2: Good, today is a good day.
3: What do you have planned?
Anything special?
4: I am busy working, so nothing in particular.
My calendar is full.
Each new line without a number preceding it is considered part of the reply, just another message in the conversation without waiting for a response.
Thanks
Edit: The config file will contain multiple messages and I would like to have the ability to randomly select from them all. Maybe store each reply from a conversation as a list, then the replies with extra messages can carry the newline then just split them by the newline. I'm not really sure what would be the best operation.
Update:
I've got for the most part this coded up so far:
def parseMessages(filename):
messages = {}
begin_message = lambda x: re.match(r'^(\d)\: (.+)', x)
with open(filename) as f:
for line in f:
m = re.match(r'^\[(.+)\]$', line)
if m:
index = m.group(1)
elif begin_message(line):
begin = begin_message(line).group(2)
else:
cont = line.strip()
else:
# ??
return messages
But now I am stuck on being able to store them into the dict the way I'd like..
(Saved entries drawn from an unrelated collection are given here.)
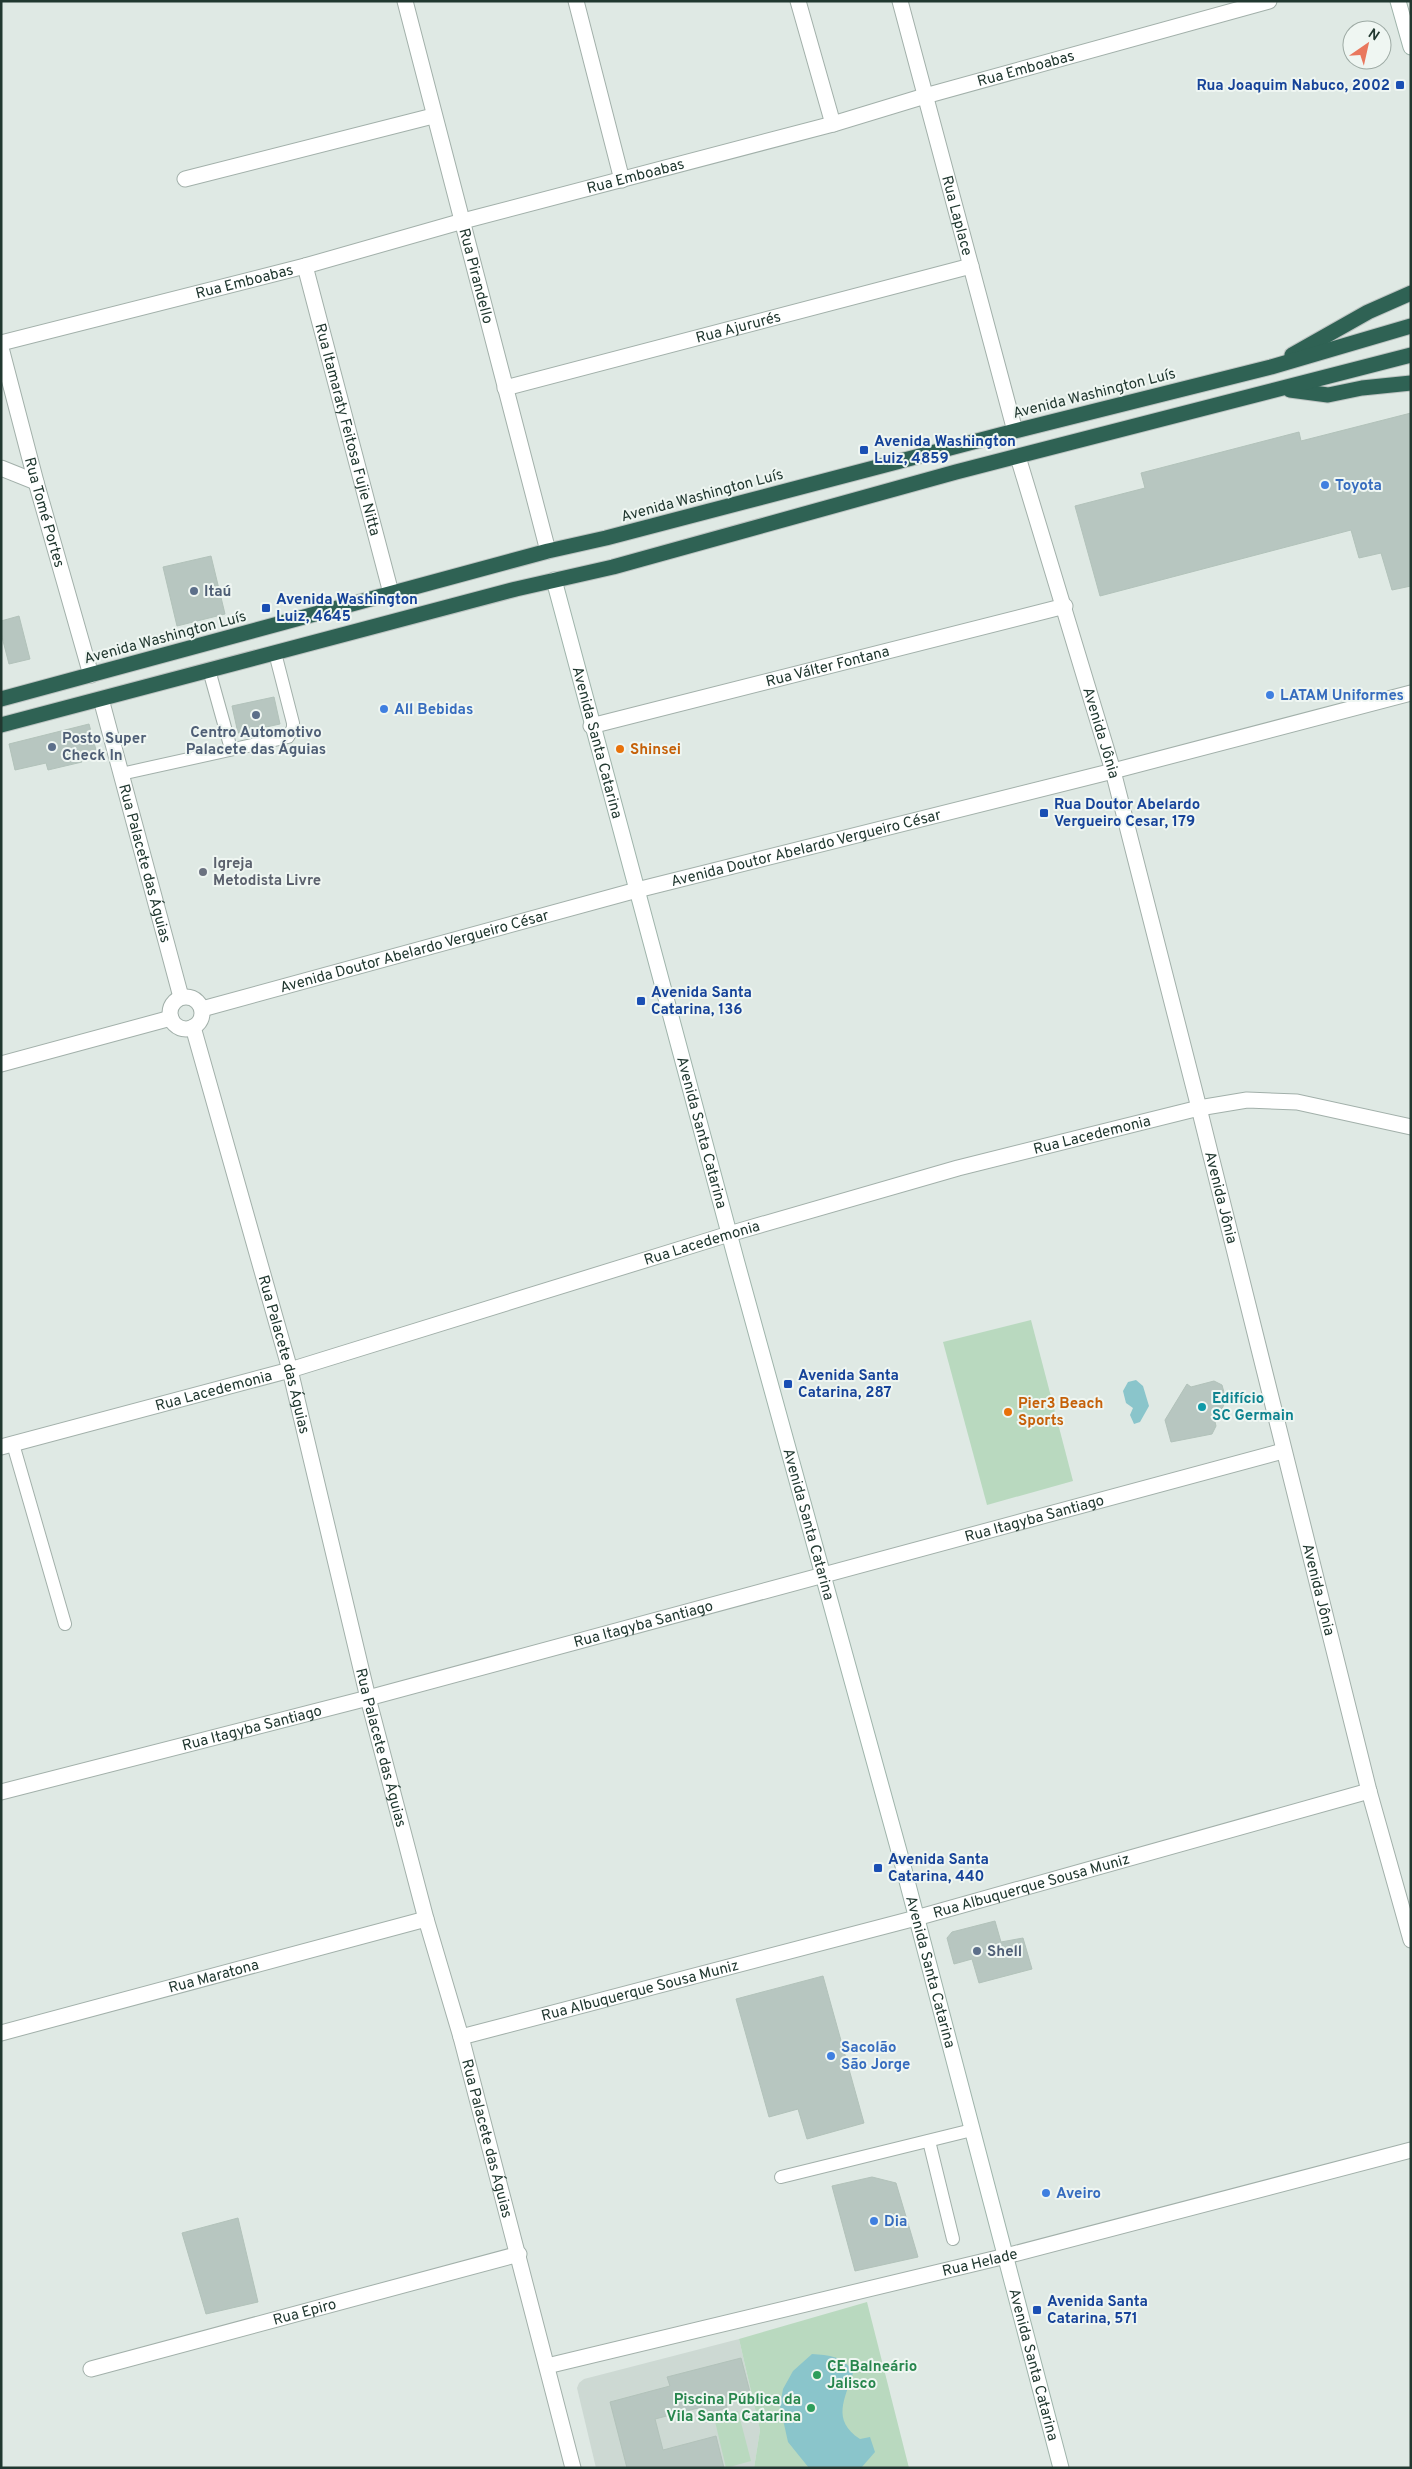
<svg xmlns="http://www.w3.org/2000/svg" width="1412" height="2469" viewBox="0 0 1412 2469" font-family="Overpass,sans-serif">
  <rect width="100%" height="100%" fill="#dfe9e4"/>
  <polygon fill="#cdd9d3" points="739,2339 760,2430 754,2468 596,2468 577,2388 579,2383 584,2379"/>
  <g fill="#b9d9bf">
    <polygon points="1031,1320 1073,1481 987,1505 943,1342"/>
    <polygon points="867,2302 909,2468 754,2468 760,2430 739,2339"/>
    <polygon points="738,2411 751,2461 726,2468 714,2417"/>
  </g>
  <g fill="#8ac5cb">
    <polygon points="1136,1380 1143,1386 1149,1406 1140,1422 1134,1424 1130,1415 1133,1408 1126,1403 1123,1391 1128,1382"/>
    <path d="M812 2354C828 2355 845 2356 853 2373 845 2399 831 2420 860 2439L870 2437 875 2452 861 2468H809L788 2442 780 2406 783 2389 793 2371Z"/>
  </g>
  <g fill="#b7c6c0" stroke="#b2c2ba">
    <polygon points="1411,413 1411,586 1392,590 1381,553 1359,558 1351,530 1100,596 1075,506 1145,488 1141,473 1299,432 1301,441"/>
    <polygon points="211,556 225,614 177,626 163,567"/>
    <polygon points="19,616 30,659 9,664 1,633 1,621"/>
    <polygon points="274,697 280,724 238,733 232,706"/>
    <polygon points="89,724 96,750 80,754 82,762 48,770 46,763 15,770 9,744"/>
    <polygon points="1214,1381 1222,1385 1226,1400 1222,1409 1212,1410 1216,1426 1212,1434 1171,1442 1165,1420 1187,1384 1191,1387"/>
    <polygon points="995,1921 1001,1942 1023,1938 1032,1969 979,1983 972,1959 954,1964 947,1938 952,1932"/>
    <polygon points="823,1976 864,2123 807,2139 798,2109 769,2117 736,1999"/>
    <polygon points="872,2177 896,2183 918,2257 855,2271 832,2186"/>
    <polygon points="238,2218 258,2302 206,2314 182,2233"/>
    <polygon points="741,2358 751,2396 726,2403 727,2408 704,2414 702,2407 655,2419 663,2450 716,2436 724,2468 627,2468 610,2402 670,2386 667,2377"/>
  </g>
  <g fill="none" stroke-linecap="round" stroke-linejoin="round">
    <defs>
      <g id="lane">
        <polyline points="209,670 231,749"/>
        <polyline points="121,774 288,737 293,728 293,723 275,653"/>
        <polyline points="13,1444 65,1624"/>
        <polyline points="929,2141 953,2239"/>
        <polyline points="781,2177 972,2130"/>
      </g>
      <g id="street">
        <path id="s1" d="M405 1 548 551"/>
        <polyline points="576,1 622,180"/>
        <polyline points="798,1 833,124"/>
        <path id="s2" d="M900 1 1015 431"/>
        <polyline points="185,179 433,116"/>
        <path id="s3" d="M305 266 391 593"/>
        <path id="s4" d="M1 343 305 266 463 221 833 124 925 96 1269 1"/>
        <path id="s5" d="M1 348 36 482 91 675"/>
        <path id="s6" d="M505 388 971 266"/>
        <path id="s7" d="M1018 457 1113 771 1199 1108 1369 1791 1411 1940"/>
        <polyline points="1,468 36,482"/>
        <path id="s8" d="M101 699 181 997"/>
        <path id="s9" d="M591 726 1065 606"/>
        <circle cx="186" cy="1013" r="16"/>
        <path id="s10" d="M202 1009 637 890 1113 771 1411 693"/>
        <path id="s11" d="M193 1027 290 1370 368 1698 426 1919 461 2037 573 2468"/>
        <polyline points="1,1064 171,1018"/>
        <path id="s12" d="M1 1447 290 1370 729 1234 958 1168 1199 1108 1247 1100 1297 1102 1411 1127"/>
        <path id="s13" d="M1 1792 368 1698 1283 1451"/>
        <path id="s14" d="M1 2033 426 1919"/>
        <path id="s15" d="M461 2037 916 1918 1369 1791"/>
        <path id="s16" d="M547 2366 1006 2256 1411 2150"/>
        <path id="s17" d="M91 2369 519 2254"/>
      </g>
      <g id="secondary">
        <polyline points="1398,1 1411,47"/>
        <path id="s18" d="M554 580 737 1263 902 1862 1061 2468"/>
      </g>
      <g id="highway">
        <polyline points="1292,355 1368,312 1411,293"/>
        <polyline points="1290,390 1328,395 1362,388 1411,383"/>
        <polyline points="1,699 548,551 606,538 1015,431 1271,367 1411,326"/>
        <polyline points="1,725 516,589 613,567 956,472 1411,355"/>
      </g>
    </defs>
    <use href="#lane" stroke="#a2b0aa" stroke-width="14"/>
    <use href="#street" stroke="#a2b0aa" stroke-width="17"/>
    <use href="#secondary" stroke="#9fb4ab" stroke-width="17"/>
    <use href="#highway" stroke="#bcc3c1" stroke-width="17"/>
    <use href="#lane" stroke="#fff" stroke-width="12"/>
    <use href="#street" stroke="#fff" stroke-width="15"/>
    <use href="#secondary" stroke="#fff" stroke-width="15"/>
    <use href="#highway" stroke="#2f6254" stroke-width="15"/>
  </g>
  <g fill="#1a4fb4" stroke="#eff6f2" stroke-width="2">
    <rect x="1395" y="80" width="10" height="10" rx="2.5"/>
    <rect x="859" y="445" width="10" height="10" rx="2.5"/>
    <rect x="261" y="603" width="10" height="10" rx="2.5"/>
    <rect x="1039" y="808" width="10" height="10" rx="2.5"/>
    <rect x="636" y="996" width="10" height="10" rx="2.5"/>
    <rect x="783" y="1379" width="10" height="10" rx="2.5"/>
    <rect x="873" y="1863" width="10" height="10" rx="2.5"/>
    <rect x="1032" y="2305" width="10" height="10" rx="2.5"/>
  </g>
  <g fill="#3f7fe0" stroke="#eff6f2" stroke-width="2">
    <circle cx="1325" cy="485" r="5"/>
    <circle cx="1270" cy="695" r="5"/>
    <circle cx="384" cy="709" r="5"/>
    <circle cx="831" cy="2056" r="5"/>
    <circle cx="1046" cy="2193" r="5"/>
    <circle cx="874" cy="2221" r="5"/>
  </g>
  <g fill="#5c6f8a" stroke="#eff6f2" stroke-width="2">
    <circle cx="194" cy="591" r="5"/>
    <circle cx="256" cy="715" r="5"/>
    <circle cx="52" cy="747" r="5"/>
    <circle cx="977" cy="1951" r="5"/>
  </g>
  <g fill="#e8710a" stroke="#eff6f2" stroke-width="2">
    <circle cx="620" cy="749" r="5"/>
    <circle cx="1008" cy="1412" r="5"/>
  </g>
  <circle fill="#6b7280" stroke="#eff6f2" stroke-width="2" cx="203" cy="872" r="5"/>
  <circle fill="#0f9aa8" stroke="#eff6f2" stroke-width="2" cx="1202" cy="1407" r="5"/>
  <g fill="#2e9e5b" stroke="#eff6f2" stroke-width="2">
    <circle cx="817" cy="2375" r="5"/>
    <circle cx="811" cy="2408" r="5"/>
  </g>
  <g text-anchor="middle" stroke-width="4" stroke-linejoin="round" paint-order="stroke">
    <g font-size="15" fill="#213830" stroke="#eff6f2">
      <text dy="5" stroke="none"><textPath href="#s4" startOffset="1061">Rua Emboabas</textPath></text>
      <text dy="5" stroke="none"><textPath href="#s4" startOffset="656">Rua Emboabas</textPath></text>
      <text dy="5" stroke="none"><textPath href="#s2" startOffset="222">Rua Laplace</textPath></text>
      <text dy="5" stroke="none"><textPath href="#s1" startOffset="284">Rua Pirandello</textPath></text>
      <text dy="5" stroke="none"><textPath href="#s4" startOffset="251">Rua Emboabas</textPath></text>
      <text dy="5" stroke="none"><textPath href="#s6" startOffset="241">Rua Ajururés</textPath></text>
      <text transform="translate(1094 393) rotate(-14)" y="5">Avenida Washington Luís</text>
      <text dy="5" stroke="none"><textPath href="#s3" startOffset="169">Rua Itamaraty Feitosa Fujie Nitta</textPath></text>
      <text transform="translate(702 495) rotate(-15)" y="5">Avenida Washington Luís</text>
      <text dy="5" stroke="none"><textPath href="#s5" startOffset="170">Rua Tomé Portes</textPath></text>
      <text transform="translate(165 637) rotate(-15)" y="5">Avenida Washington Luís</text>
      <text dy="5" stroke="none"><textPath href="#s9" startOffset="244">Rua Válter Fontana</textPath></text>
      <text dy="5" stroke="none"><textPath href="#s7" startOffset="288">Avenida Jônia</textPath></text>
      <text dy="5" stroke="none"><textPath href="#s18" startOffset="168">Avenida Santa Catarina</textPath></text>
      <text dy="5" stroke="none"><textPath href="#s10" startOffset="625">Avenida Doutor Abelardo Vergueiro César</textPath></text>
      <text dy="5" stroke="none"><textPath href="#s8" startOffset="170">Rua Palacete das Águias</textPath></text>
      <text dy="5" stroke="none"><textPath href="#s10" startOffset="220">Avenida Doutor Abelardo Vergueiro César</textPath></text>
      <text dy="5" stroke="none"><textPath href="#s18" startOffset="572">Avenida Santa Catarina</textPath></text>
      <text dy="5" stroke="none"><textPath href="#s12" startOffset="1135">Rua Lacedemonia</textPath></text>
      <text dy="5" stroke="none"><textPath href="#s7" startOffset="768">Avenida Jônia</textPath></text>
      <text dy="5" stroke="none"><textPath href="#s12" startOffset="730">Rua Lacedemonia</textPath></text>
      <text dy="5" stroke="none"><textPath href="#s11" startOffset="340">Rua Palacete das Águias</textPath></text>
      <text dy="5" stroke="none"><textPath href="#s12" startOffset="220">Rua Lacedemonia</textPath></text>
      <text dy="5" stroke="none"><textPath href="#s13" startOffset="1069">Rua Itagyba Santiago</textPath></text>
      <text dy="5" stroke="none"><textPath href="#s18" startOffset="978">Avenida Santa Catarina</textPath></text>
      <text dy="5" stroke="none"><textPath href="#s7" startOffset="1172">Avenida Jônia</textPath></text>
      <text dy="5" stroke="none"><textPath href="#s13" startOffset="664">Rua Itagyba Santiago</textPath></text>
      <text dy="5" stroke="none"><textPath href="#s13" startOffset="259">Rua Itagyba Santiago</textPath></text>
      <text dy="5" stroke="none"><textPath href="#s11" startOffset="745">Rua Palacete das Águias</textPath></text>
      <text dy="5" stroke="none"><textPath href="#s15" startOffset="590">Rua Albuquerque Sousa Muniz</textPath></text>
      <text dy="5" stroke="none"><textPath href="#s18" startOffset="1442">Avenida Santa Catarina</textPath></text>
      <text dy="5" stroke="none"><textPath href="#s14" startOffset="220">Rua Maratona</textPath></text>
      <text dy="5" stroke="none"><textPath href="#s15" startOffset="185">Rua Albuquerque Sousa Muniz</textPath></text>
      <text dy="5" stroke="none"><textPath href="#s11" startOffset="1150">Rua Palacete das Águias</textPath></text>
      <text dy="5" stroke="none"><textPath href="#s16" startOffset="445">Rua Helade</textPath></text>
      <text dy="5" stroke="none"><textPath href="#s17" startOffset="221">Rua Epiro</textPath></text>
      <text dy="5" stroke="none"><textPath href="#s18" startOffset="1848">Avenida Santa Catarina</textPath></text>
    </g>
    <g font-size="15" font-weight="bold" fill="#164399" stroke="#eff6f2" text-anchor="start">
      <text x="1390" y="90" text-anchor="end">Rua Joaquim Nabuco, 2002</text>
      <text x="874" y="446">Avenida Washington<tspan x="874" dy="17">Luiz, 4859</tspan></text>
      <text x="276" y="604">Avenida Washington<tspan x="276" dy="17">Luiz, 4645</tspan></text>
      <text x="1054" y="809">Rua Doutor Abelardo<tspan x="1054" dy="17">Vergueiro Cesar, 179</tspan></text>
      <text x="651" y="997">Avenida Santa<tspan x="651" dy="17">Catarina, 136</tspan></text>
      <text x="798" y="1380">Avenida Santa<tspan x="798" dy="17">Catarina, 287</tspan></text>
      <text x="888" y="1864">Avenida Santa<tspan x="888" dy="17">Catarina, 440</tspan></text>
      <text x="1047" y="2306">Avenida Santa<tspan x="1047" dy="17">Catarina, 571</tspan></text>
    </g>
    <g font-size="15" font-weight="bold" fill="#366cbe" stroke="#eff6f2" text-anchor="start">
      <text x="1335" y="490">Toyota</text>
      <text x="1280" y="700">LATAM Uniformes</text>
      <text x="394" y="714">All Bebidas</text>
      <text x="841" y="2052">Sacolão<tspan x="841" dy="17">São Jorge</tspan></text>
      <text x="1056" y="2198">Aveiro</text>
      <text x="884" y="2226">Dia</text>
    </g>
    <g font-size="15" font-weight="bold" fill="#4e5e75" stroke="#eff6f2" text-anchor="start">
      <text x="204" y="596">Itaú</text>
      <text x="256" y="737" text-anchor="middle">Centro Automotivo<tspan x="256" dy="17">Palacete das Águias</tspan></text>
      <text x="62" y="743">Posto Super<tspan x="62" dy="17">Check In</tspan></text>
      <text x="987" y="1956">Shell</text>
    </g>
    <g font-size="15" font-weight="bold" fill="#c56008" stroke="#eff6f2" text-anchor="start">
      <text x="630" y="754">Shinsei</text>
      <text x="1018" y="1408">Pier3 Beach<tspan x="1018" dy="17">Sports</tspan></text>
    </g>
    <g font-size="15" font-weight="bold" fill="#5b616d" stroke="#eff6f2" text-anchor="start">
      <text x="213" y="868">Igreja<tspan x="213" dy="17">Metodista Livre</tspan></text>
    </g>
    <g font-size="15" font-weight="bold" fill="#0d838f" stroke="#eff6f2" text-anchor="start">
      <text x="1212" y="1403">Edifício<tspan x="1212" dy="17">SC Germain</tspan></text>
    </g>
    <g font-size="15" font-weight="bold" fill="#27864d" stroke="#eff6f2" text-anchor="start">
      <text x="827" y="2371">CE Balneário<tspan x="827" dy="17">Jalisco</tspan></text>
      <text x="801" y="2404" text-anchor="end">Piscina Pública da<tspan x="801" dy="17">Vila Santa Catarina</tspan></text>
    </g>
  </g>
  <rect width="1412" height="2469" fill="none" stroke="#213830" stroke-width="5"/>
  <g transform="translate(1367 45) rotate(34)"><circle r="24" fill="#eff6f2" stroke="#9daaa4"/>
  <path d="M0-4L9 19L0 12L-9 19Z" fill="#e9775d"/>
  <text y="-8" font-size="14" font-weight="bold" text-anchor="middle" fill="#213830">N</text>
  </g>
</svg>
How would I get this to store a dict like:
{'Message 1':
{'1': 'How are you?\nHow are you?',
'2': 'Good, today is a good day.',
'3': 'What do you have planned?\nAnything special?',
'4': 'I am busy working, so nothing in particular.\nMy calendar is full'
}
}
Or if anyone has a better idea, I'm open for suggestions.
Once again, thanks.
Update Two
Here is my final code:
import re
def parseMessages(filename):
all_messages = {}
num = None
begin_message = lambda x: re.match(r'^(\d)\: (.+)', x)
with open(filename) as f:
messages = {}
message = []
for line in f:
m = re.match(r'^\[(.+)\]$', line)
if m:
index = m.group(1)
elif begin_message(line):
if num:
messages.update({num: '\n'.join(message)})
all_messages.update({index: messages})
del message[:]
num = int(begin_message(line).group(1))
begin = begin_message(line).group(2)
message.append(begin)
else:
cont = line.strip()
if cont:
message.append(cont)
return all_messages
Doesn't sound too difficult. Almost-Python pseudocode:
for line in configFile:
strip comments from line
if line looks like a section separator:
section = matched section
elsif line looks like the beginning of a reply:
append line to replies[section]
else:
append line to last reply in replies[section][-1]
You may want to use the re module for the "looks like" operation. :)
If you have a relatively small number of strings, why not just supply them as string literals in a dict?